The verdict: Instagram is generally a very positive and enjoyable place for me. The things I don’t like are opportunities for me to practise being a grown up and just keep scrolling past them.
It’s an Insta-heart from me. 

What I Love… and What I Don’t… about Facebook.

There’s no doubt about it: Facebook is one of the most popular social media platforms on the planet.

Like anything, it can be fantastic if it’s used the right way, and it can downright dangerous if used for sinister purposes. 

There are some aspects of Facebook I really enjoy:

  • Being able to connect with my family and friends all over the world in real time. What a blessing! When I’m homesick for someone I love – there they are! When I’m lonely – my friends are right there! I can see their pictures and videos, and respond to them right away. I can chat with them, talk with them, and send them stupid memes to cheer them up when they are down or unwell. 

  • Being able to connect with like-minded people all over the world. As part of the Indie author community, I have received so much help, encouragement, knowledge, advice and good direction from people in Facebook groups.

    It has also been a very great pleasure for me to be able to pass some of that knowledge and advice on to others, and to encourage them in their journeys.

    Similarly, I’ve made some wonderful lifelong friends in a particular grammar-nerd group, and have met two of them on one of my trips overseas.  I can’t imagine not knowing them or being able to talk with them.

  • Being able to find things I’m interested in via the pages people create.

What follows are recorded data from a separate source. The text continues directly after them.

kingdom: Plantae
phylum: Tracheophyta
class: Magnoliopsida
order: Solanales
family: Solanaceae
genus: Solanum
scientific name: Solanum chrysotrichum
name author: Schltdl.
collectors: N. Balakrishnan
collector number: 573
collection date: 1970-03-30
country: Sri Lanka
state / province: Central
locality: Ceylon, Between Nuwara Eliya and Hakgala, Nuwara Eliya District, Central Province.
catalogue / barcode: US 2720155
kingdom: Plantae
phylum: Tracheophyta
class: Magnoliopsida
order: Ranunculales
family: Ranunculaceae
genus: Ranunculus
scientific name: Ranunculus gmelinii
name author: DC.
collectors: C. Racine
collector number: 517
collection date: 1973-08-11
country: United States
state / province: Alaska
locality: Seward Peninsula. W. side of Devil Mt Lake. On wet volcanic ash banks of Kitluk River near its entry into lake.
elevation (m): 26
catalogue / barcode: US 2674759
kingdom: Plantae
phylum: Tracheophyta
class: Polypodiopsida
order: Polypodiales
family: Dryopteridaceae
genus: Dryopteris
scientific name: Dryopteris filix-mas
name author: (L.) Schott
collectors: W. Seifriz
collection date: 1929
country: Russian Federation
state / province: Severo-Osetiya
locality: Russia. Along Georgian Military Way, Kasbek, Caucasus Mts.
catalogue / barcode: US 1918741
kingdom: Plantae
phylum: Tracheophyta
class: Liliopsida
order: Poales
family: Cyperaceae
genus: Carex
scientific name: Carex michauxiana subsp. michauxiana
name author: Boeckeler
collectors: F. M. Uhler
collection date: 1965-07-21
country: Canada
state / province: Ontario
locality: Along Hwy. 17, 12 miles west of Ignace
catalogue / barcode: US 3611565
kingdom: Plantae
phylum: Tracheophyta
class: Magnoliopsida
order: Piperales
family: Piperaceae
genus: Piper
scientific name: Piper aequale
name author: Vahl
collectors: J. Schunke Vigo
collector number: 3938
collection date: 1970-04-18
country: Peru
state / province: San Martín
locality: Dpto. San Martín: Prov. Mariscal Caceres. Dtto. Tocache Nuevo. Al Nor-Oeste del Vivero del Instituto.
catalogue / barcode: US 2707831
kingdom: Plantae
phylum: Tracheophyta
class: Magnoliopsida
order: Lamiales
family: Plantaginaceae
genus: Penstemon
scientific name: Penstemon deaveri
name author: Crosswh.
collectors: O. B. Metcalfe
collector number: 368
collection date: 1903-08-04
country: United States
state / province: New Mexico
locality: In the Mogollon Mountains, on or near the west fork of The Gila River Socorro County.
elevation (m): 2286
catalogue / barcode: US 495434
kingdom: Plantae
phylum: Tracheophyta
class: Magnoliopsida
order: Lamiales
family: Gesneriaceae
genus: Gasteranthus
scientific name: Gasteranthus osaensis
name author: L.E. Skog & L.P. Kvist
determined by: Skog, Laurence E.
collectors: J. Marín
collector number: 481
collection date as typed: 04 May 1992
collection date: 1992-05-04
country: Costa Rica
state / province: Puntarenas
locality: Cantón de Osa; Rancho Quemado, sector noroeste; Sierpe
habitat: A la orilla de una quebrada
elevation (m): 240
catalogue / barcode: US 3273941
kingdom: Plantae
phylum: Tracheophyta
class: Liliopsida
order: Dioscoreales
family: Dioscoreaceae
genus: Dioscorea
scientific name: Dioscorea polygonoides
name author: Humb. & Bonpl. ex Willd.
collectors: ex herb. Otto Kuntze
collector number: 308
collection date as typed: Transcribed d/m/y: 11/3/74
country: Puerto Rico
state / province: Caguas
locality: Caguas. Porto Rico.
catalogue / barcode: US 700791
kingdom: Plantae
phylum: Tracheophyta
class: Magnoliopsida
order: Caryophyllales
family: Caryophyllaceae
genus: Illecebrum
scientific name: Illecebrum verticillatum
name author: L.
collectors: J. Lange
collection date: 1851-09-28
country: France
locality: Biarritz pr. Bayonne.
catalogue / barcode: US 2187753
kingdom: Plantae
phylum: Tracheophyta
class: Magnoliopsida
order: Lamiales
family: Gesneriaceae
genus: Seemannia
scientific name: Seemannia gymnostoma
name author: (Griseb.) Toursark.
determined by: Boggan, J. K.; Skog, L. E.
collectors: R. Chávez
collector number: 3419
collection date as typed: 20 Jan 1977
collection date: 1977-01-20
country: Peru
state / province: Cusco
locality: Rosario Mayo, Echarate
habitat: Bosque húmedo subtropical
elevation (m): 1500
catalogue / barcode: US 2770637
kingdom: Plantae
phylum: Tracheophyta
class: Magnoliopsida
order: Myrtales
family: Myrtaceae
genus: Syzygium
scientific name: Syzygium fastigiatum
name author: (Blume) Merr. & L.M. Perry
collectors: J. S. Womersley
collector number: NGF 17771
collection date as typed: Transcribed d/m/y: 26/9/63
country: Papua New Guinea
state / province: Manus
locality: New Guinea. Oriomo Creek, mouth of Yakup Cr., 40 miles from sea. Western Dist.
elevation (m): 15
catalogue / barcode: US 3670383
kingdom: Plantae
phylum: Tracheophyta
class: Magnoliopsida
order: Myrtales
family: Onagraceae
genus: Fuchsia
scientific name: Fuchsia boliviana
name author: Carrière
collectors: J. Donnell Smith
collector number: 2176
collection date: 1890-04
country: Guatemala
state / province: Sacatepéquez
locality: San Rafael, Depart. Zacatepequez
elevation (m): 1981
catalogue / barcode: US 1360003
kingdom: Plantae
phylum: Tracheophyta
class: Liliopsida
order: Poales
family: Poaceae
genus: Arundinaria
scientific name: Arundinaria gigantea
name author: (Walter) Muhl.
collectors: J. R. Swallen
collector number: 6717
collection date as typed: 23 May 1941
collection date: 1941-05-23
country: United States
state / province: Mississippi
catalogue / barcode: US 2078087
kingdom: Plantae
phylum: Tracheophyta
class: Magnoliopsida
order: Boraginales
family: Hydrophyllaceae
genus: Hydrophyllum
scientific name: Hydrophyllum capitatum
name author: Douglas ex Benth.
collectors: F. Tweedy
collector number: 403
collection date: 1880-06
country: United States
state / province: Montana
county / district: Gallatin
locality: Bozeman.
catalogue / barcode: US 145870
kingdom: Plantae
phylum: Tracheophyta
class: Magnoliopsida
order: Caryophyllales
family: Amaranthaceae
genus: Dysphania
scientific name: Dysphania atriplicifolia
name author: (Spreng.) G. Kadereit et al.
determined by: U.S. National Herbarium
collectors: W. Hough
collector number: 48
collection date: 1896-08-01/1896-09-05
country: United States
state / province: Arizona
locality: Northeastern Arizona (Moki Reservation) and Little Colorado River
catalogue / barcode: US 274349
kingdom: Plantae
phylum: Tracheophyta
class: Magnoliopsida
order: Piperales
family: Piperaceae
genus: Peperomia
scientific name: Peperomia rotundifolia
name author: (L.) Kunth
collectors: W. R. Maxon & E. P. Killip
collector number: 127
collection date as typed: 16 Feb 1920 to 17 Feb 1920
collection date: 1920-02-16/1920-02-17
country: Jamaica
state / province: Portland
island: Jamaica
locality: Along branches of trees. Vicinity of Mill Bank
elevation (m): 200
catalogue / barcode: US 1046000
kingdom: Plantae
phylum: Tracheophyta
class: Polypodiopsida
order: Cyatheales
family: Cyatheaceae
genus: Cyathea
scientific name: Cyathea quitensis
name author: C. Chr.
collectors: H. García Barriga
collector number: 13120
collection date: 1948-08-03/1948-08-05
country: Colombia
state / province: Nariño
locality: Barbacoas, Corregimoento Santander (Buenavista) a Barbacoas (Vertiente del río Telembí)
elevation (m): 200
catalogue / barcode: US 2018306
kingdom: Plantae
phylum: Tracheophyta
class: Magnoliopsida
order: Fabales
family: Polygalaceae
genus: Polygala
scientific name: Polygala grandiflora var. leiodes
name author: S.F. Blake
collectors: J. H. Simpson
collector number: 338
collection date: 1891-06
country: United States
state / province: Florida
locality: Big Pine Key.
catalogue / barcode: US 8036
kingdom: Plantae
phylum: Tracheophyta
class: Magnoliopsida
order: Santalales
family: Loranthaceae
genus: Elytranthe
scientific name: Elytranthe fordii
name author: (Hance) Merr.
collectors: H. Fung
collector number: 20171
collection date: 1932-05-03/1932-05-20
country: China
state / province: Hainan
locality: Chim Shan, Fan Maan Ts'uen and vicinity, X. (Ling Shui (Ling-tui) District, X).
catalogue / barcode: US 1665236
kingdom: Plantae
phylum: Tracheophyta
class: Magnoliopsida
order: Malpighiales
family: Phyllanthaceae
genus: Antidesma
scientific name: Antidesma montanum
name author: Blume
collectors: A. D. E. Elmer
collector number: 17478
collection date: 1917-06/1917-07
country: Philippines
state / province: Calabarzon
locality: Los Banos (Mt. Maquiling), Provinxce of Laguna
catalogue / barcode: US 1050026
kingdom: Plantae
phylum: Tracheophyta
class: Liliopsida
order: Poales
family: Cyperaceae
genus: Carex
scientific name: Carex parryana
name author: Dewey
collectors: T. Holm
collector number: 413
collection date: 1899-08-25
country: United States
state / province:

I’ve discovered some wonderful blogs to follow, some great information on specific topics, and I can’t tell you how many excellent Indie books I’ve found to read. That number has to be in the hundreds. 

  • Being able to permanently hide things from my timeline that I don’t want to see. This is generally anything racist, hateful, or politically zealous. 

  • Being able to permanently hide things from my timeline that I don’t want to see. This is generally anything racist, hateful, or politically zealous. 
  • Memes, jokes, and videos that make me laugh. Some of that stuff is pure gold.  
  • The block function. It’s really good. 

Of course, with the good comes the not-so-good. 

There are things I really hate about Facebook. 

  • The fact that they don’t show me everything my friends post. If my friends think it’s worth posting, I probably want to see it. But no… Facebook gets all choosy about showing me their posts, and when showing mine to them.

    Of course, they’ll tell you that boosting your post will get it shown to your friends. For $13, your post can reach… er, how about no? I’m not giving them money to show my posts to my own friends. They should do that for nothing. 

  • That dratted algorithm. It seems any moron can make a stupid post that will go viral because people “like” and  respond to it, but you can’t post a link for a product, or a blog post, or an event, or a website outside of Facebook without them suppressing it so that maybe 3% of the people who follow you or your page will actually see it.

    And every time you get clever about how to communicate your product/event/website to your audience, they change the algorithm so you are actually  no further ahead, yet again. 

    I know: it’s a business. But if they showed my stuff to the people I know, I’d probably be more interested in giving them a bit of cash to show it to folks I don’t know. 

  • The perceived freedom some people feel they have to deride, belittle, criticise, mock and bully others.  In a not-so-surprising coincidence, this correlates very closely with one of the things I hate most about people in general.  Just because they’re hiding behind a profile picture or an avatar, they think they can say what they want to and have no consequences. 

    Not in my world, Julie.
    Block, block, block.
    Fixed. 

The verdict: As much as I hate it, I love it.
I’m definitely keeping it.

But if I ever meet that algorithm in person… it may just walk away with a black eye.